#### Zu erledigen:
Gib aus dem folgenden Interview mit Paul Dostert über den ITS den Abschnitt wörtlich wieder, der mit „Paul Dostert, Historiker“ beginnt und bis einschließlich „Sie diese beschreiben?“ reicht.

#### Gezeigter Textauszug:
Paul Dostert, Historiker und langjähriger Direktor des Dokumentationszentrums über den Widerstand in Luxemburg (Centre de documentation et de recherche sur la Résistance/CDRR), hat Ende Juli 2016 für zwei Tage den International Tracing Service (ITS) besucht. Seit vergangenem Monat ist Dostert Vorsitzender des Internationalen Ausschusses, der die Richtlinien für die Arbeit des ITS festlegt. Dem Ausschuss gehören elf Mitgliedsstaaten an. Jedes Jahr übernimmt eines der Länder den Vorsitz innerhalb des Gremiums. Jetzt ist Luxemburg an der Reihe. Der ITS sprach mit Dostert über die Pläne des Ausschusses.

Herr Dostert, nur wenige Menschen kennen die Rolle des Internationalen Ausschusses (IA) für den ITS. Wie würden Sie diese beschreiben?

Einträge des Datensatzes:
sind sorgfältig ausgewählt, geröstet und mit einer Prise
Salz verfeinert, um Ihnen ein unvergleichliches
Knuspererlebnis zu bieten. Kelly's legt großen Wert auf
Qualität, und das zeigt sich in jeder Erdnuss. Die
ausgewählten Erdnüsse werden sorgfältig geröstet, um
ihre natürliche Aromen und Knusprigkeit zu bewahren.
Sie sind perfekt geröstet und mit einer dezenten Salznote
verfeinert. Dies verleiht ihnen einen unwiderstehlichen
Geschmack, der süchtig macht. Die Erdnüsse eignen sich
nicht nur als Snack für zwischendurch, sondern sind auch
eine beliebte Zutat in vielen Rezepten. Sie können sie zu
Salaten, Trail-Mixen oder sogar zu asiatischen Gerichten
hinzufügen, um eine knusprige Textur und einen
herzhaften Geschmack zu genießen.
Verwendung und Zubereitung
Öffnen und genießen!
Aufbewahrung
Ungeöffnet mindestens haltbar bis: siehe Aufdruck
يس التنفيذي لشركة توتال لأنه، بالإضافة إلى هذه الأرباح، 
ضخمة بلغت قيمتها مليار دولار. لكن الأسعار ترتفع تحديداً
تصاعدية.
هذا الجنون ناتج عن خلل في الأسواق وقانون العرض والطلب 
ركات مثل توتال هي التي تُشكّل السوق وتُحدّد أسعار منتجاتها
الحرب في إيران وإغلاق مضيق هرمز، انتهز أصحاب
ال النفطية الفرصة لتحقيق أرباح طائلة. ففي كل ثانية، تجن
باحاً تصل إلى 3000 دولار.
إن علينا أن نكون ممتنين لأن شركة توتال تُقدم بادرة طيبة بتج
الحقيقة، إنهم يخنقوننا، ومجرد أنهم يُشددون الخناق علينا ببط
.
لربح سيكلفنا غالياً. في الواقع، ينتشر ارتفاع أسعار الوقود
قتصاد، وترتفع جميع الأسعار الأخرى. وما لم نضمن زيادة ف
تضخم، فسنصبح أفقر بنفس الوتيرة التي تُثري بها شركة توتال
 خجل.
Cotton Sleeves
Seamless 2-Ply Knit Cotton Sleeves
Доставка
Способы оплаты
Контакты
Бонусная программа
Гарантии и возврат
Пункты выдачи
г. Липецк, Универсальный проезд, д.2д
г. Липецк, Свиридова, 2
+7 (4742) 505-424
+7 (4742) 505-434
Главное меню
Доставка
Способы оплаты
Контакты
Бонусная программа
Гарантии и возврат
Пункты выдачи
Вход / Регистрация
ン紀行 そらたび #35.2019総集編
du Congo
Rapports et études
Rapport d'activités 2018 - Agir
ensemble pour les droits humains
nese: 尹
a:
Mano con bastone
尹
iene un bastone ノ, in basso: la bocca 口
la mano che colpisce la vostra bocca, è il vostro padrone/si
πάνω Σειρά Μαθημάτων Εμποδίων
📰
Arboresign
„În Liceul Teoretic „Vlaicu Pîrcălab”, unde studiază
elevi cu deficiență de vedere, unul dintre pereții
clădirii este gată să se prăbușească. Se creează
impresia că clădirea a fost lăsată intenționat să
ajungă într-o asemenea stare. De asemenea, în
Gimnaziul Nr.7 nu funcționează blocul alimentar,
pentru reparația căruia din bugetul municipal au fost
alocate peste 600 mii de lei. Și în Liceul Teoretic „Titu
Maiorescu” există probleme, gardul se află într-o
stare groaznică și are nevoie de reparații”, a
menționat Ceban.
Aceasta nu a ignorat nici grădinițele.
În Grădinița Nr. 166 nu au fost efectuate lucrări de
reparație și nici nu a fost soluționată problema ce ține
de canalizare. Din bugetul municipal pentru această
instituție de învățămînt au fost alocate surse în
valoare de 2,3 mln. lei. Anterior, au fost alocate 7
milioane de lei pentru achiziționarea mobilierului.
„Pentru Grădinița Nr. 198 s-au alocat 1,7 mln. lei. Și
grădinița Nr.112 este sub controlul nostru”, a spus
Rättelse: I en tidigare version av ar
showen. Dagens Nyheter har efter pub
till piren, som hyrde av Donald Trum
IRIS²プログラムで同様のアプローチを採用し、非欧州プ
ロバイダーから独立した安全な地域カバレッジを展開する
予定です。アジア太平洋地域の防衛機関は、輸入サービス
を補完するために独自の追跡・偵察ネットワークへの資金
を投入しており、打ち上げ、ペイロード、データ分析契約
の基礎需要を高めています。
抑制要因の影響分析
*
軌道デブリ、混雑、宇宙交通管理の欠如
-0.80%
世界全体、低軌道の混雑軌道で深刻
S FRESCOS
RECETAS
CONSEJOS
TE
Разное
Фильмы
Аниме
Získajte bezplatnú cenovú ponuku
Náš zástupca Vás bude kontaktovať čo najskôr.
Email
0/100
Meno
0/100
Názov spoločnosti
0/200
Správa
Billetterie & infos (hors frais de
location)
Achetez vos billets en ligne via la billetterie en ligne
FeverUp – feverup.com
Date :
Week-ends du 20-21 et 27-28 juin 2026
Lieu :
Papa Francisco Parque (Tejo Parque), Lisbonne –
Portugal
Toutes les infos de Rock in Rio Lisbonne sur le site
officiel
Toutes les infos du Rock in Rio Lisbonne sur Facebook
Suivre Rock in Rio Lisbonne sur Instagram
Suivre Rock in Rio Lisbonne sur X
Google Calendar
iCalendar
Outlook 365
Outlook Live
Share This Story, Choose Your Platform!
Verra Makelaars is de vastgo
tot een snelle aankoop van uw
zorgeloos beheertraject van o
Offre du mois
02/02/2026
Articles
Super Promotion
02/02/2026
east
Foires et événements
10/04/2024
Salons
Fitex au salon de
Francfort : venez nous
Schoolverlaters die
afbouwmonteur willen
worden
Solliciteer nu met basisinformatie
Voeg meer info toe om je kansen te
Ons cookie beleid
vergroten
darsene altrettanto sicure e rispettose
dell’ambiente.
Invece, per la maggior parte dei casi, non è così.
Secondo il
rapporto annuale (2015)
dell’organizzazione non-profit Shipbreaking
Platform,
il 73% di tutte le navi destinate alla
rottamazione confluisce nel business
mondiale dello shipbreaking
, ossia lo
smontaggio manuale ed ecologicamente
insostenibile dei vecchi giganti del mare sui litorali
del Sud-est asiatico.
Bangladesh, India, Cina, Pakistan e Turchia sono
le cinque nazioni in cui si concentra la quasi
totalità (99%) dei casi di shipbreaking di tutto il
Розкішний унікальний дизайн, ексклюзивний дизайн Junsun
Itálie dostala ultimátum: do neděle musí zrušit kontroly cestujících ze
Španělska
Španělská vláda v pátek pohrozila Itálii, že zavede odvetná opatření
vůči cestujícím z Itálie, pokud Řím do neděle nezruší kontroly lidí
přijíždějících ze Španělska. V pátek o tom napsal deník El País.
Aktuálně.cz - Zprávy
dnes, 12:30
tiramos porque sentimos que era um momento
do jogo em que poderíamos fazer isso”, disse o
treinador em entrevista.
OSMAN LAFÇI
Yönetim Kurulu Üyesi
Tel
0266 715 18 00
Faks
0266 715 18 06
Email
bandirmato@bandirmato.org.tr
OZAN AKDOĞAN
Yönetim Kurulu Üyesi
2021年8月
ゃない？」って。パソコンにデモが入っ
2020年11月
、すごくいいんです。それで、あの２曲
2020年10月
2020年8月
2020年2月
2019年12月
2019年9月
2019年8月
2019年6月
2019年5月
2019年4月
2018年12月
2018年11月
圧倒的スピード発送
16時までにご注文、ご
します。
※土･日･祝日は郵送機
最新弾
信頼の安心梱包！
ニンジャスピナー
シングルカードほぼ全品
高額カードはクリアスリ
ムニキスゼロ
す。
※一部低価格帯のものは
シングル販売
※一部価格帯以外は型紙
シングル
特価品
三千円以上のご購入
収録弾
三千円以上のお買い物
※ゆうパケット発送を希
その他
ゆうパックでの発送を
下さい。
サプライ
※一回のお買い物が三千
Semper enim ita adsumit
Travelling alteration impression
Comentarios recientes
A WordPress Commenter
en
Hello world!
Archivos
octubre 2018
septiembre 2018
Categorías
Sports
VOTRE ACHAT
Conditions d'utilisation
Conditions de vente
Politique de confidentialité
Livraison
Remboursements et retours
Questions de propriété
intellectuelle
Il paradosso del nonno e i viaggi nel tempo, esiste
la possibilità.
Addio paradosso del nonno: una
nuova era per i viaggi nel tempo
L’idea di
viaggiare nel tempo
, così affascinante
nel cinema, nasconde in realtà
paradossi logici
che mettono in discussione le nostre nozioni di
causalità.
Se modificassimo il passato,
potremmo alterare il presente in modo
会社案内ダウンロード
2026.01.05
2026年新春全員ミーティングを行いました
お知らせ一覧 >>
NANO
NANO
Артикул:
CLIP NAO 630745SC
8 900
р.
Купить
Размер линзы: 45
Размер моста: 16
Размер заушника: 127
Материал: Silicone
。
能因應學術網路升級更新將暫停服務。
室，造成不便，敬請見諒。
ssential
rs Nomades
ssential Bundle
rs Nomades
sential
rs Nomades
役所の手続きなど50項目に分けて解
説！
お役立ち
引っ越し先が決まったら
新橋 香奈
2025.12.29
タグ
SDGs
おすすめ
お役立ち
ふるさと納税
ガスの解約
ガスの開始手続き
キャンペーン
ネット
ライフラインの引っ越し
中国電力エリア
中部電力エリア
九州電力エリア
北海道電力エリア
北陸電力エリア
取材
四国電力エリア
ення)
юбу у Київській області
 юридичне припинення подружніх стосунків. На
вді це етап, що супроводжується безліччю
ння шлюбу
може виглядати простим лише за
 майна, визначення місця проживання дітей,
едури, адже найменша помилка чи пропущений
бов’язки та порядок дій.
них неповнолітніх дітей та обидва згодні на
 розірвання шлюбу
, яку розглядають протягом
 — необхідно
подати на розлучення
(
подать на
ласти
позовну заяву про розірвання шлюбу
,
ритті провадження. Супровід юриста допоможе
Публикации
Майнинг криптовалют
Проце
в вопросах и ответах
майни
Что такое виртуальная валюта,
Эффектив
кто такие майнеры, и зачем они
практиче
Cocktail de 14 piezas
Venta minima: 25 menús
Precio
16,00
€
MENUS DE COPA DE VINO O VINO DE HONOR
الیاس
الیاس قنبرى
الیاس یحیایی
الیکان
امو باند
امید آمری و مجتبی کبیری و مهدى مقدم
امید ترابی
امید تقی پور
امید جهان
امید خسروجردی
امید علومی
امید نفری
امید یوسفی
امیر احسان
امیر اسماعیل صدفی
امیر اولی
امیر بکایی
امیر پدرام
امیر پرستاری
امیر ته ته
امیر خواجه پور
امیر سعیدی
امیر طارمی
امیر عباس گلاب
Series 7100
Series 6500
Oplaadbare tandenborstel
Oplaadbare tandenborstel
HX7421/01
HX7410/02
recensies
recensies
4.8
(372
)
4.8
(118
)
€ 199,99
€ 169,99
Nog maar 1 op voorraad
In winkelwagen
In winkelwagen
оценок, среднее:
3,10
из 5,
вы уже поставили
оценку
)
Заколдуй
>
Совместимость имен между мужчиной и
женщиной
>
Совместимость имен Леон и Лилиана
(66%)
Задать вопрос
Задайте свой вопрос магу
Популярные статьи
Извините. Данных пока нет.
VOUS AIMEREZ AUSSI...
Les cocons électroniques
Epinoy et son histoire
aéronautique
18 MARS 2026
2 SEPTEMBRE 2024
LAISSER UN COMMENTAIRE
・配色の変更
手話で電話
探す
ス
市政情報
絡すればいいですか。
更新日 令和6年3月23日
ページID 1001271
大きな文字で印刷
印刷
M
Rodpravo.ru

#### Lösung:
Paul Dostert, Historiker und langjähriger Direktor des Dokumentationszentrums über den Widerstand in Luxemburg (Centre de documentation et de recherche sur la Résistance/CDRR), hat Ende Juli 2016 für zwei Tage den International Tracing Service (ITS) besucht. Seit vergangenem Monat ist Dostert Vorsitzender des Internationalen Ausschusses, der die Richtlinien für die Arbeit des ITS festlegt. Dem Ausschuss gehören elf Mitgliedsstaaten an. Jedes Jahr übernimmt eines der Länder den Vorsitz innerhalb des Gremiums. Jetzt ist Luxemburg an der Reihe. Der ITS sprach mit Dostert über die Pläne des Ausschusses.

Herr Dostert, nur wenige Menschen kennen die Rolle des Internationalen Ausschusses (IA) für den ITS. Wie würden Sie diese beschreiben?